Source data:
============
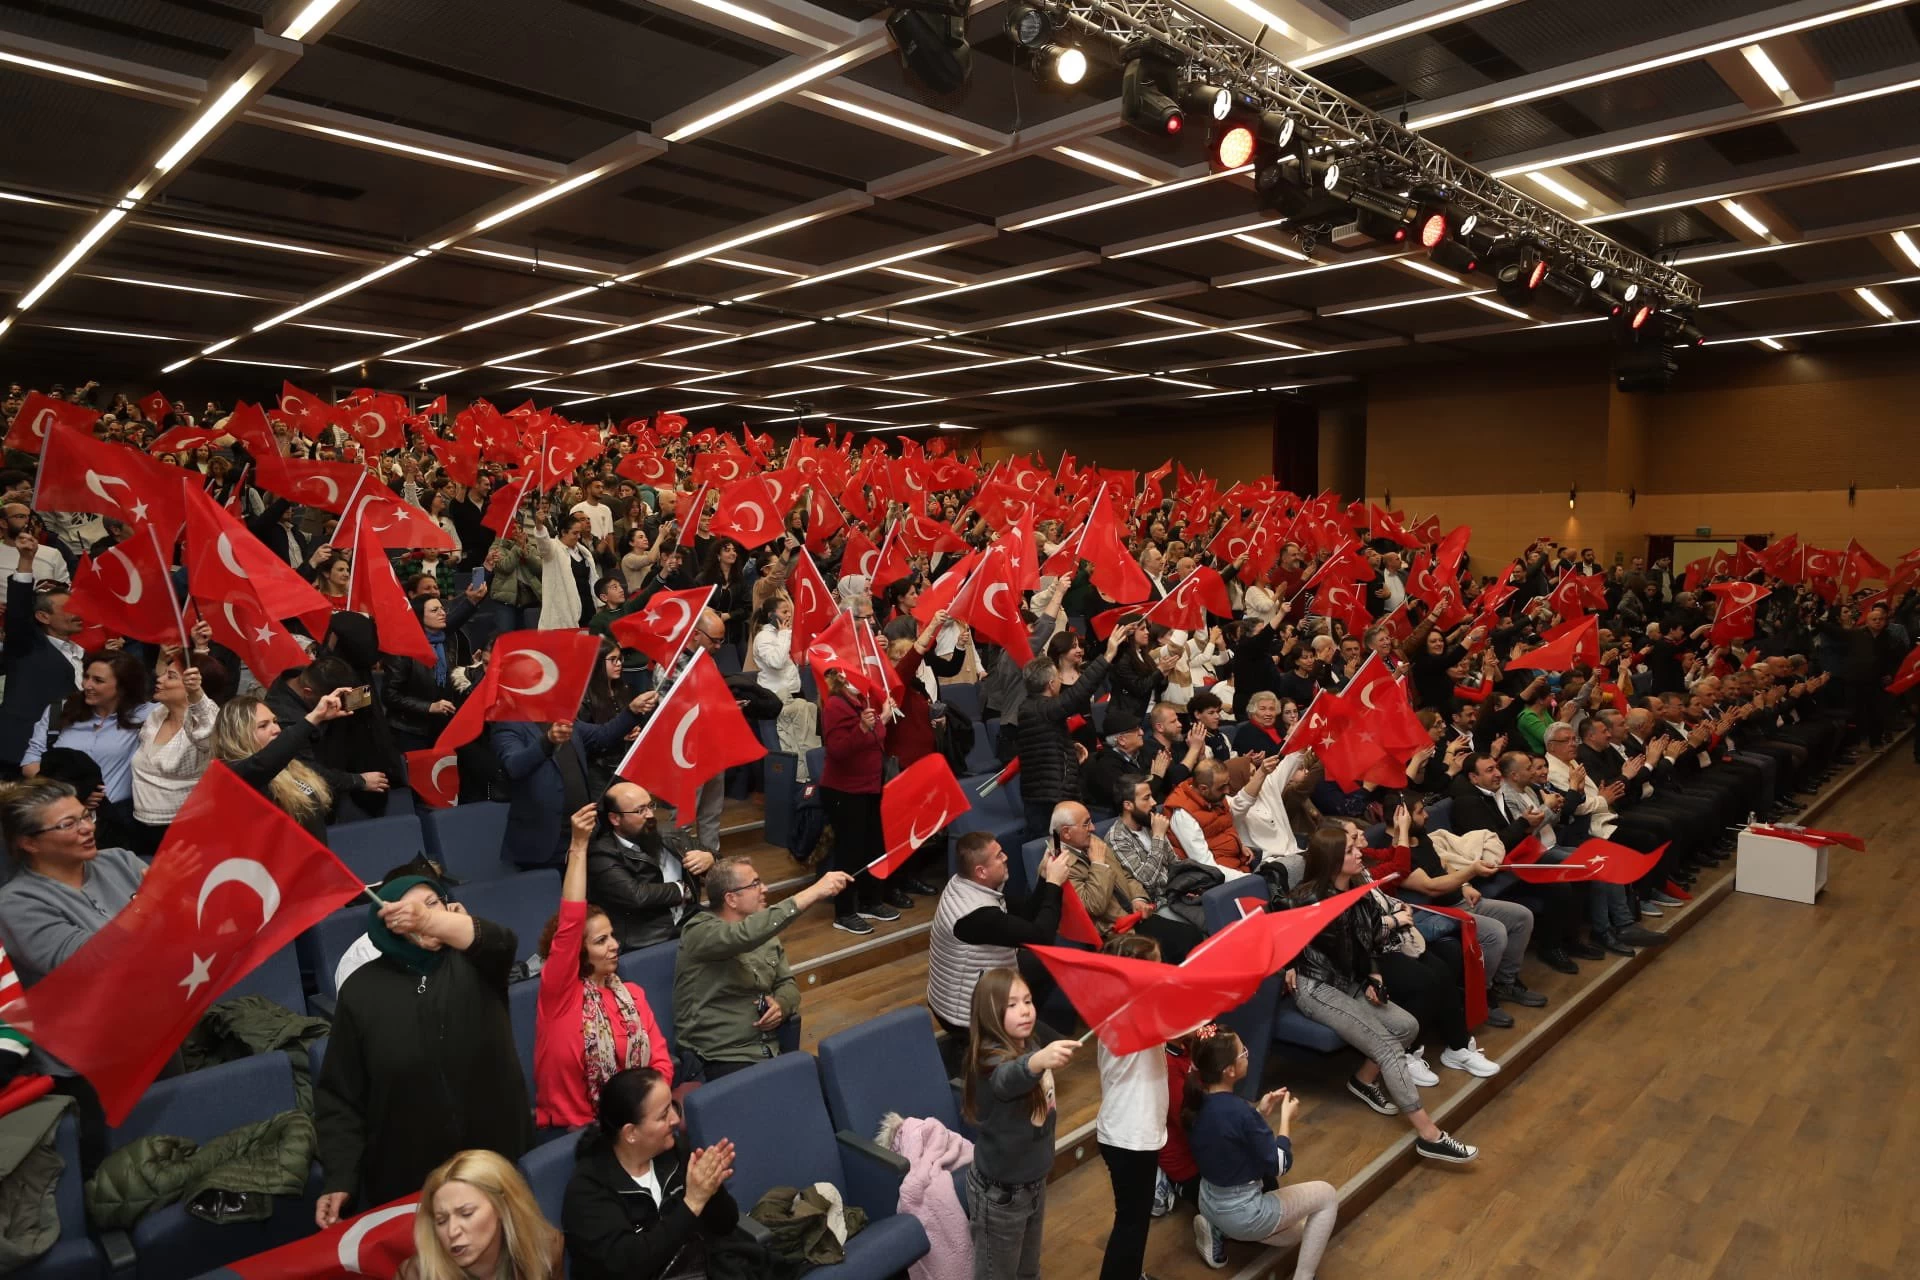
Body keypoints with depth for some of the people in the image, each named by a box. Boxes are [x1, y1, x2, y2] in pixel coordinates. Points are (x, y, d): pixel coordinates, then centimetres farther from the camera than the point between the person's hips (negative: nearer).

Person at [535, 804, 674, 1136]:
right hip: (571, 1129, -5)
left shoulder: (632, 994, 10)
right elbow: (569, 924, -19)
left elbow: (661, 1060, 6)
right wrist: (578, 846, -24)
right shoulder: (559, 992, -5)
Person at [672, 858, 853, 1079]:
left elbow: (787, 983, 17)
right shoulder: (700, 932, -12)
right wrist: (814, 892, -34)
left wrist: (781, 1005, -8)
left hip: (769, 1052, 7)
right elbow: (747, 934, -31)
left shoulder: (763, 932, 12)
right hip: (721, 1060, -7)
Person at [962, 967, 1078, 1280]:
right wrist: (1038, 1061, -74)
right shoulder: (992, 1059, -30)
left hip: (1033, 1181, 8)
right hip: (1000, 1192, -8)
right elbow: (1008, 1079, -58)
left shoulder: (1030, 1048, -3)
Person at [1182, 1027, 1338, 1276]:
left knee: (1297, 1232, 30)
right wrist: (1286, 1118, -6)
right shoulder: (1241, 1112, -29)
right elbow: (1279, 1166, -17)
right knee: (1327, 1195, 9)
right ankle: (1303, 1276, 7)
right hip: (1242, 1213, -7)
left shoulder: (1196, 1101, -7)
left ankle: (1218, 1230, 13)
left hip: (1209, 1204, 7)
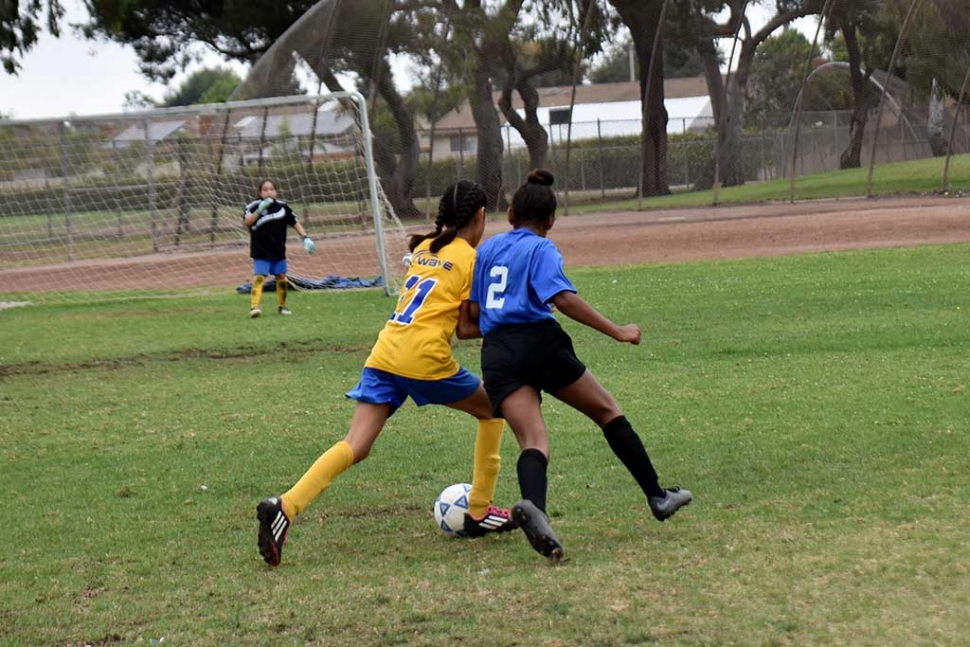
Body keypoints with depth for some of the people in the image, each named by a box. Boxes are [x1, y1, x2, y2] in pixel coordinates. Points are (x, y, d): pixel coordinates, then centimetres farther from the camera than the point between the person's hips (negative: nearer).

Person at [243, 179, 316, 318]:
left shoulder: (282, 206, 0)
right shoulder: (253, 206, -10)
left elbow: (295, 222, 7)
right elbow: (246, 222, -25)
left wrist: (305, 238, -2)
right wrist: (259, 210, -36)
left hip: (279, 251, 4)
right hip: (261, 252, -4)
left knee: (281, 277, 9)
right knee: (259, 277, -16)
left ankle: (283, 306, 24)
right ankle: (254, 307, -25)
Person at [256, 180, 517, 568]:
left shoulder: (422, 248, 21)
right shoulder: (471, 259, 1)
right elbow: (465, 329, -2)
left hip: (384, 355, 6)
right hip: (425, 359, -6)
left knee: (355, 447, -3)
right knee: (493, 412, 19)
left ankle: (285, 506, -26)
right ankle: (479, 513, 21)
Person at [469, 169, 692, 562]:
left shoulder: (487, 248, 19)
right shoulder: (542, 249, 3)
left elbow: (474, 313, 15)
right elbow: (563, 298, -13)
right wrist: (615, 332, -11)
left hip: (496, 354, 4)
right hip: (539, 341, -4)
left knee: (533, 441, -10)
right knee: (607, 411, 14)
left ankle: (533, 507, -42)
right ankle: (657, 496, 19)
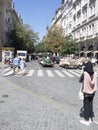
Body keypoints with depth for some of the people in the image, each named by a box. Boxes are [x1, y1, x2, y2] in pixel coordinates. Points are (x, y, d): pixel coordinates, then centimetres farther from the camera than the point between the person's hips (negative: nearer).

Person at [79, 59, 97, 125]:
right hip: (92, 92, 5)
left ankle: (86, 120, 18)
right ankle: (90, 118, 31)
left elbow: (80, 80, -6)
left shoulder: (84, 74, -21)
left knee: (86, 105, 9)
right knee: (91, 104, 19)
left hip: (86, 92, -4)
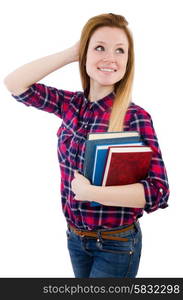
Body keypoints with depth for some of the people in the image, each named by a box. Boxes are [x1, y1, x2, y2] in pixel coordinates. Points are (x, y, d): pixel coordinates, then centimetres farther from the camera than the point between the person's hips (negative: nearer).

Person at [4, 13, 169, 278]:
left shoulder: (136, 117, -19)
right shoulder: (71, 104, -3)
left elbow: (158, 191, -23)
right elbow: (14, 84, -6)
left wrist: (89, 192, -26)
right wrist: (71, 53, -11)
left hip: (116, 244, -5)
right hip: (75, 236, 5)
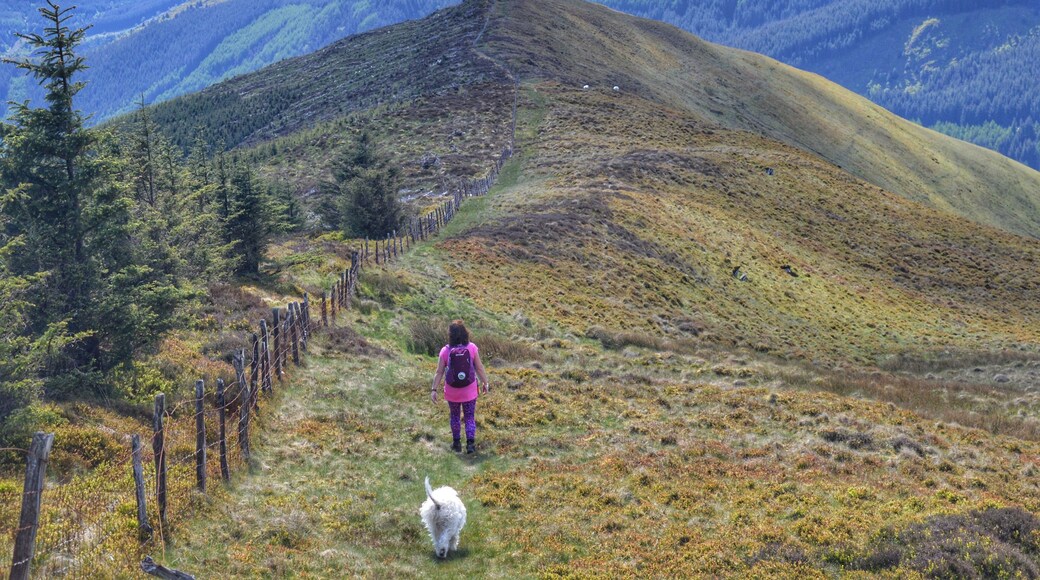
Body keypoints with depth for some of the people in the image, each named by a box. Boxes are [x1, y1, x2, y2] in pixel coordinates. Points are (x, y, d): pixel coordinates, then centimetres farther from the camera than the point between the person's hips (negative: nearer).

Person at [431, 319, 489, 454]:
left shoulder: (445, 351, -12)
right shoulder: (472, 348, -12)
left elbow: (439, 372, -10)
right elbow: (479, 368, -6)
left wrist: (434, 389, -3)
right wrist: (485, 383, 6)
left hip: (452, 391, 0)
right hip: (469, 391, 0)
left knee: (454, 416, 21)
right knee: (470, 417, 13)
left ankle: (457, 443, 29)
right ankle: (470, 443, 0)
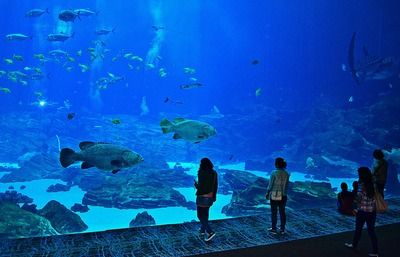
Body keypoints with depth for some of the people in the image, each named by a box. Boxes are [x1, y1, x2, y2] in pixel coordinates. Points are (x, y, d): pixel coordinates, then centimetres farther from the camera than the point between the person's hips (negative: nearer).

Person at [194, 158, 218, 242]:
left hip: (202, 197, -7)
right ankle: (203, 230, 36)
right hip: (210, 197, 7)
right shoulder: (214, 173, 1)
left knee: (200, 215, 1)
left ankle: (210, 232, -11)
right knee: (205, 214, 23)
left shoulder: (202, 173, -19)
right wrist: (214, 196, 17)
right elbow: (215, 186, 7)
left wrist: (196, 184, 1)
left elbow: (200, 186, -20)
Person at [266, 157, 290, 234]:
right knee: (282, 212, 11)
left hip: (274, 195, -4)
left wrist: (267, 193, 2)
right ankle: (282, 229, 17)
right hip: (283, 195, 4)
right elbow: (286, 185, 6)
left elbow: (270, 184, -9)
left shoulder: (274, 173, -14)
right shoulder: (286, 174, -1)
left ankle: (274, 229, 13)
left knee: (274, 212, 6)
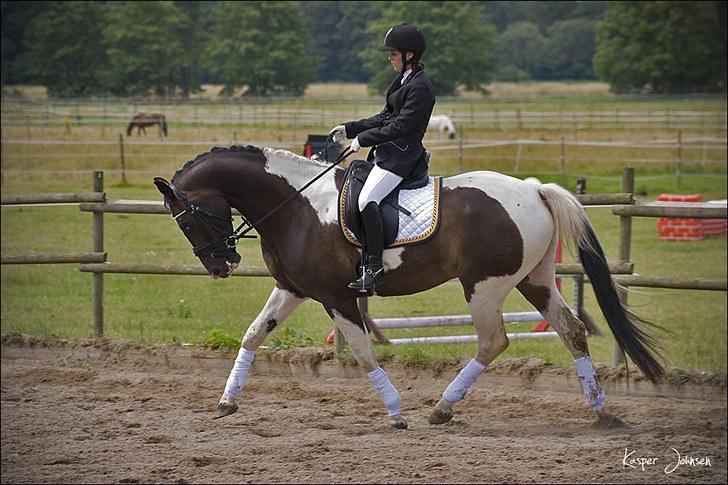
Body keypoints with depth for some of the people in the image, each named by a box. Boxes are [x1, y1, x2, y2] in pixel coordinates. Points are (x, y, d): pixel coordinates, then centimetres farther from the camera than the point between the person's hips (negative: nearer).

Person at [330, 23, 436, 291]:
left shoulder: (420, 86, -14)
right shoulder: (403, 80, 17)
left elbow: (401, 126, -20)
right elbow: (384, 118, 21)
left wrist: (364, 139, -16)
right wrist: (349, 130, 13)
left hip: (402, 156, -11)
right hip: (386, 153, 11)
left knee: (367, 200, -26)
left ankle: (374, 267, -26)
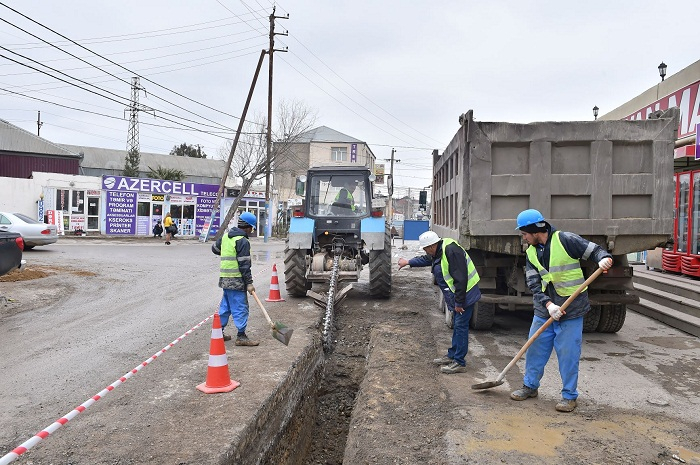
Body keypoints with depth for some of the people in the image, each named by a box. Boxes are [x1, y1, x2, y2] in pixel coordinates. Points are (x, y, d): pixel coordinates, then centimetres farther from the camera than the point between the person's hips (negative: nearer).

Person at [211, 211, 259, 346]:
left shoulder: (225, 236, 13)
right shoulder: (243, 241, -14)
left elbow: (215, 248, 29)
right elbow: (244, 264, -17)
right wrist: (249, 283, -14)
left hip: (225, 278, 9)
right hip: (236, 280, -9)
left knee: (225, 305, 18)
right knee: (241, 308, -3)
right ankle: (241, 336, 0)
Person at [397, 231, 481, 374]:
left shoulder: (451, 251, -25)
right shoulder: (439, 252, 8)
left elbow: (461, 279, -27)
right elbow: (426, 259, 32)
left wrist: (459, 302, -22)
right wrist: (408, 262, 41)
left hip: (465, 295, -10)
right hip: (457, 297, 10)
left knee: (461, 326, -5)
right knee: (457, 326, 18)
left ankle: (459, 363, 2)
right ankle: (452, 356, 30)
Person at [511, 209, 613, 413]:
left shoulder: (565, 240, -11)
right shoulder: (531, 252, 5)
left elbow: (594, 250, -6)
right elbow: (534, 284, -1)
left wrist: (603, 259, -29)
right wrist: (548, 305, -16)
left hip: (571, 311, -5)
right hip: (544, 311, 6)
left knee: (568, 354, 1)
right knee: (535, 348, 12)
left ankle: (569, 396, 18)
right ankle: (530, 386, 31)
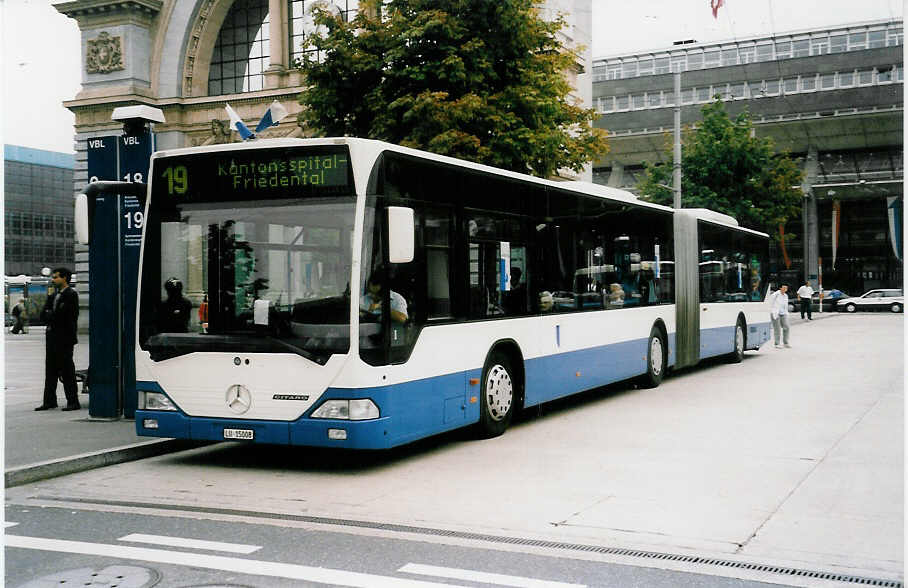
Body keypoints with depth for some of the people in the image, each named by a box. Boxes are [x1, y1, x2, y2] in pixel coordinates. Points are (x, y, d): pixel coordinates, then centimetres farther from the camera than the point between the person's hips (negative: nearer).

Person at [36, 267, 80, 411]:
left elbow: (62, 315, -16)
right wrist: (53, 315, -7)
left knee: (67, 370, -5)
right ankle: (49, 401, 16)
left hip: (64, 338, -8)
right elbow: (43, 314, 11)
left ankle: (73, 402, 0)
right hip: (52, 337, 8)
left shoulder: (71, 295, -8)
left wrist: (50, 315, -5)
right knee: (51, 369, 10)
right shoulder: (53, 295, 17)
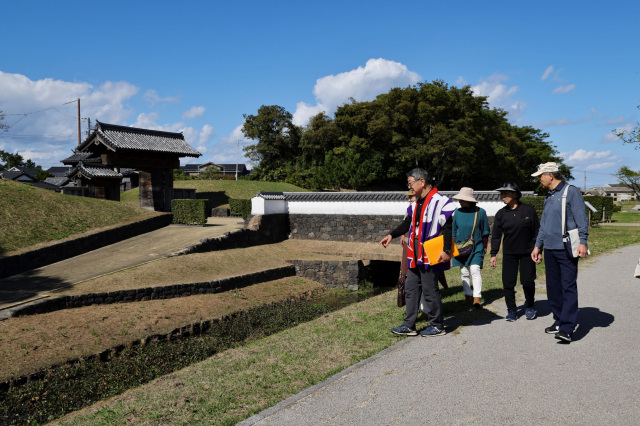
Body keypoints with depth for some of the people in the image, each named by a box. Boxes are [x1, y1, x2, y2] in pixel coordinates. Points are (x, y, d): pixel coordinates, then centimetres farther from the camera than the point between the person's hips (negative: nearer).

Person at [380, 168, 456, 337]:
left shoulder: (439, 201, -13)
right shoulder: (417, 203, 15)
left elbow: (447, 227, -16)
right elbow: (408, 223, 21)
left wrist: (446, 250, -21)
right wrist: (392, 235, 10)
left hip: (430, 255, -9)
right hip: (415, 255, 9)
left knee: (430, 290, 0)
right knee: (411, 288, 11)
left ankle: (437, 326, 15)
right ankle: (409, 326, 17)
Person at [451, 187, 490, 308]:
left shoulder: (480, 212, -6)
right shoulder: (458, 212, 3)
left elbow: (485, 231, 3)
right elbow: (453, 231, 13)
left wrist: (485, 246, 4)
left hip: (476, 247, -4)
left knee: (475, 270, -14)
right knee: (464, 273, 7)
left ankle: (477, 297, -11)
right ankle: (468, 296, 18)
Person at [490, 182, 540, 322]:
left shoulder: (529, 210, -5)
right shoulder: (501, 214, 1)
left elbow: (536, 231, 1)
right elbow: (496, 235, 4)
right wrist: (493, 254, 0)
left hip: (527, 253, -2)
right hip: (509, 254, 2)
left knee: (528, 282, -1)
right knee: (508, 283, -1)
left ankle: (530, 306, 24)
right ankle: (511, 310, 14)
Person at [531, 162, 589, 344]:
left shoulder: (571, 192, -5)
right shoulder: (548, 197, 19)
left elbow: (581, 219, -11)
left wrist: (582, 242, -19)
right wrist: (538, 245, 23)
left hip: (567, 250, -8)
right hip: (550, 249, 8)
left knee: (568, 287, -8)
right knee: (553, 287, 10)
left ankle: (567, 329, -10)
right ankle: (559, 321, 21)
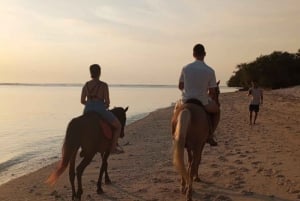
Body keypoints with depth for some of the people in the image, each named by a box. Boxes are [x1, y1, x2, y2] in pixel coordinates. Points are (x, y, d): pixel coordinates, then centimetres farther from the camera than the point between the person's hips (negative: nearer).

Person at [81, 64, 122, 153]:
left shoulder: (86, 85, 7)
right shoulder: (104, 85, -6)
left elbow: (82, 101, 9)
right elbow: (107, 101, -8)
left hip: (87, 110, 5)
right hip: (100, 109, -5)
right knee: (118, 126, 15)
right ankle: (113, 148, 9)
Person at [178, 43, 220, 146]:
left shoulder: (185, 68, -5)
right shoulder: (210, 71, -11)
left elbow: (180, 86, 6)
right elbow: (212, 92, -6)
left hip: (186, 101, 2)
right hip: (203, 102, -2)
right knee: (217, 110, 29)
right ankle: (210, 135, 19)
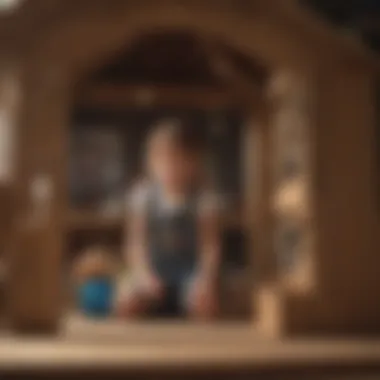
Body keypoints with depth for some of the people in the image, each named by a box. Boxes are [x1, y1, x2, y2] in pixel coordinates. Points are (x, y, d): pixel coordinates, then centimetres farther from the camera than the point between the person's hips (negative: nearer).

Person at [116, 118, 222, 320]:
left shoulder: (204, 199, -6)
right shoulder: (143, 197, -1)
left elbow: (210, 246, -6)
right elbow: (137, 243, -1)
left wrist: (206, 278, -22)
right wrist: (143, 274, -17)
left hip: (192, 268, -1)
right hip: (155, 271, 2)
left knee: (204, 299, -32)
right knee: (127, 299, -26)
============
● What needs to be done:
Repeat the lines above word for word, everything from the line with "right elbow: (246, 222, -25)" down to the line with "right ankle: (254, 307, -25)".

● Answer to this task:
right elbow: (246, 222, -25)
left wrist: (305, 238, -2)
right wrist: (259, 210, -36)
left hip: (279, 251, 4)
right hip: (261, 252, -4)
left knee: (281, 277, 9)
right knee: (259, 277, -16)
left ankle: (283, 306, 24)
right ankle: (254, 307, -25)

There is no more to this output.